### TASKS TO CARRY OUT
1. In the Joy Williams essay, what task is the caretaker Nicodemus given in "Another Season"?
2. Carry on the Joy Williams essay from its final sentence.

### SOURCE EXTRACT
On the genius of Joy Williams

17 November 2017

You might not have heard of Joy Williams, though you’ll be glad we changed that. We’ll just leave these quotes here, with sections usefully in bold for your delectation.
– ‘Perhaps the greatest living master of the short story … easily taking her place among the ranks of Mavis Gallant, Flannery O’Connor, Grace Paley, John Cheever and Raymond Carver’ Neel Mukherjee
– ‘How to tell the story of a 500-page collection of stories spanning more than 40 years? Especially when I really want to just exclaim, “Oh, Oh, OH!” in a state of steadily mounting rapture’ Geoff Dyer, Observer 
– ‘Williams is a flawless writer, and The Visiting Privilege is a perfect book’ NPR

We could go on. Instead we’ll leave you in the capable hands of Serpent’s Tail editor Nick Sheerin, who will take you to purgatory and back, via Dante and Denis Johnson… 

BACK INTO THE BRIGHT WORLD: On the genius of Joy Williams

The characters in Joy Williams’s stories often have the aspect of the damned. In ‘Another Season’, an old caretaker named Nicodemus is tasked with collecting up all the dead animals on an island for disposal. This macabre task, for which (it turns out) he is only theoretically remunerated, is described as a favour but ends up seeming something of a cruel joke. Is this some sort of Sisyphean punishment for a man who came to the island as an old man and whose existence now feels interminable? Is it a coincidence that a 4th century account of Christ’s descent into hell was attributed to the Nicodemus who appears in John’s Gospel? (I don’t know, but when you’re talking about a writer as exacting as Joy Williams, it is difficult to believe in coincidences.)

Plain-text document sources:
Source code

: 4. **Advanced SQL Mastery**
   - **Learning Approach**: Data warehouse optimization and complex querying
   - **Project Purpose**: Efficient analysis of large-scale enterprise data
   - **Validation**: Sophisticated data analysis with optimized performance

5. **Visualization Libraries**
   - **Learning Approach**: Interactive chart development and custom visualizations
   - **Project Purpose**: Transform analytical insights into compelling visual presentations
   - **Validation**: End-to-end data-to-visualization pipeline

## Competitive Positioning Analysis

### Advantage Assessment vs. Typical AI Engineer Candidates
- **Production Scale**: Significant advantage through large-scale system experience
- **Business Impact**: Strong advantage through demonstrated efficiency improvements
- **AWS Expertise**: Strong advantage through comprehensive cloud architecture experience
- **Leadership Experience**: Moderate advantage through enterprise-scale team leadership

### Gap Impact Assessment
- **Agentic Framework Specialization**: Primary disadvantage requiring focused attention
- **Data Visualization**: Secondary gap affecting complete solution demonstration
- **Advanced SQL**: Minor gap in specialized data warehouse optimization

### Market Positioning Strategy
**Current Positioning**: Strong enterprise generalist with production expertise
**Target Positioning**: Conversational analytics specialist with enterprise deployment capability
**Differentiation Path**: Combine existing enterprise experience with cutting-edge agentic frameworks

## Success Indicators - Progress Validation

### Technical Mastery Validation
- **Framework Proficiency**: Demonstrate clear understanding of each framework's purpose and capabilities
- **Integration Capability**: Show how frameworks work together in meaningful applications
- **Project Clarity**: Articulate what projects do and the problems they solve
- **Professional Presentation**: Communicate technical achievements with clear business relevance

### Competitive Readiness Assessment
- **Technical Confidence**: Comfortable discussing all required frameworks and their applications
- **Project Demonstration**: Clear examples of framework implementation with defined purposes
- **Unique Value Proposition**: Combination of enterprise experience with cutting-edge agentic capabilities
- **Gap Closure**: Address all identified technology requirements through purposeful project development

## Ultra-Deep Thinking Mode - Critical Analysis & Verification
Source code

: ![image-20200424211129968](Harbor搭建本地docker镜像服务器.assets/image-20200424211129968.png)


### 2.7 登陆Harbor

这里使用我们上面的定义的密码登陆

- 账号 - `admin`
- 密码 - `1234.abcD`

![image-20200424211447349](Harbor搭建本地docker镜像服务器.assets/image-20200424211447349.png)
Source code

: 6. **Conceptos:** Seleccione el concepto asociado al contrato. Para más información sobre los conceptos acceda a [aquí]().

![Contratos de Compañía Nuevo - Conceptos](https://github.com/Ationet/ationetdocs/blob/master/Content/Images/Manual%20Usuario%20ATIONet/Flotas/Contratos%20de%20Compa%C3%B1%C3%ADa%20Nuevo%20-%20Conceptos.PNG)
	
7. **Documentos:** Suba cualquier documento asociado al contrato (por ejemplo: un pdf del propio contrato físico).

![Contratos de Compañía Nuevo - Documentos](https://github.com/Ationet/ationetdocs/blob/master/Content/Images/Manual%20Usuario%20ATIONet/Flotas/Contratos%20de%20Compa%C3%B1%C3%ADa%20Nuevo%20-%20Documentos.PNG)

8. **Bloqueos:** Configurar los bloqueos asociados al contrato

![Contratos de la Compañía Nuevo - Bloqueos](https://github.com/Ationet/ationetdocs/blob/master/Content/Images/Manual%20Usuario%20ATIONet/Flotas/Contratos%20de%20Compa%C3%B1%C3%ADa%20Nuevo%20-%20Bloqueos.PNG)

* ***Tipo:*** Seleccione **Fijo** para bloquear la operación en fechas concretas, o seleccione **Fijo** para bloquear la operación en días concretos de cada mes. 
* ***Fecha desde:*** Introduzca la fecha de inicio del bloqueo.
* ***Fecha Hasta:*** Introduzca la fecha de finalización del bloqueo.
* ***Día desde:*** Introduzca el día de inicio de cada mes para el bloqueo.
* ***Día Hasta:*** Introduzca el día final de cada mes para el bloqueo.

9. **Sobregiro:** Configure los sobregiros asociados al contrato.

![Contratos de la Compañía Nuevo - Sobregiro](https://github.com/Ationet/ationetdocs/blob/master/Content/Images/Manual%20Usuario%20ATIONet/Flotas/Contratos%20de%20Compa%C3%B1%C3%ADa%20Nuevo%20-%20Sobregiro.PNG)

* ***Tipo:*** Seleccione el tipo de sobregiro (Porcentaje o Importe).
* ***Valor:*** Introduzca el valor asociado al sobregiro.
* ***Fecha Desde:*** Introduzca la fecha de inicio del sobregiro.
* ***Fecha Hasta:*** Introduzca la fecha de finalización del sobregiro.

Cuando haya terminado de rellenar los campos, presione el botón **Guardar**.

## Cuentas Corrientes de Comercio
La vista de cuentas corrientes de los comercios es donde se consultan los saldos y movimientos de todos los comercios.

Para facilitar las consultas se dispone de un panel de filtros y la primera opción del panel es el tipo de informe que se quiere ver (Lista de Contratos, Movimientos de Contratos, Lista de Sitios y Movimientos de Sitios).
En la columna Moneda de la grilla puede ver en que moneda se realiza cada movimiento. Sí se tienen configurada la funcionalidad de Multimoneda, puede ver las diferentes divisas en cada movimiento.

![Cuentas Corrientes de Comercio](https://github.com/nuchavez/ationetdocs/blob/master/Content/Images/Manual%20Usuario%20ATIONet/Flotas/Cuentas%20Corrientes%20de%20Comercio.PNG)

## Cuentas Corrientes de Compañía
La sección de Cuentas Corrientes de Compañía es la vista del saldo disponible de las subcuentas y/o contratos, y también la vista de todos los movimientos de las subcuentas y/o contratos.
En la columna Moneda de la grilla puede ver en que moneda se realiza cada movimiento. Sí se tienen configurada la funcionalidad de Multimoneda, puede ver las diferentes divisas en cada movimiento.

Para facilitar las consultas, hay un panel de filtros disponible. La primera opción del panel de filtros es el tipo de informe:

### YOUR WRITTEN ANSWERS
1. He is tasked with collecting up all the dead animals on an island for disposal.

2.
This bleakness, this will for her short stories to devastate (something Williams has spoken about in a New York Times interview) is a celebrated part of Williams’s writing. But often, Williams’s stories are not so much a descent into hell as a window on purgatory. In his Comedy, Dante shows us the mixture of grief and hope experienced by penitent souls as they work their way through purgatory to heaven; in Canto XXVI, the great Provençal troubadour Arnaut Daniel, atoning for sins of lust, tells Dante:

With grief, I see my former folly;
with joy, I see the hoped-for day draw near.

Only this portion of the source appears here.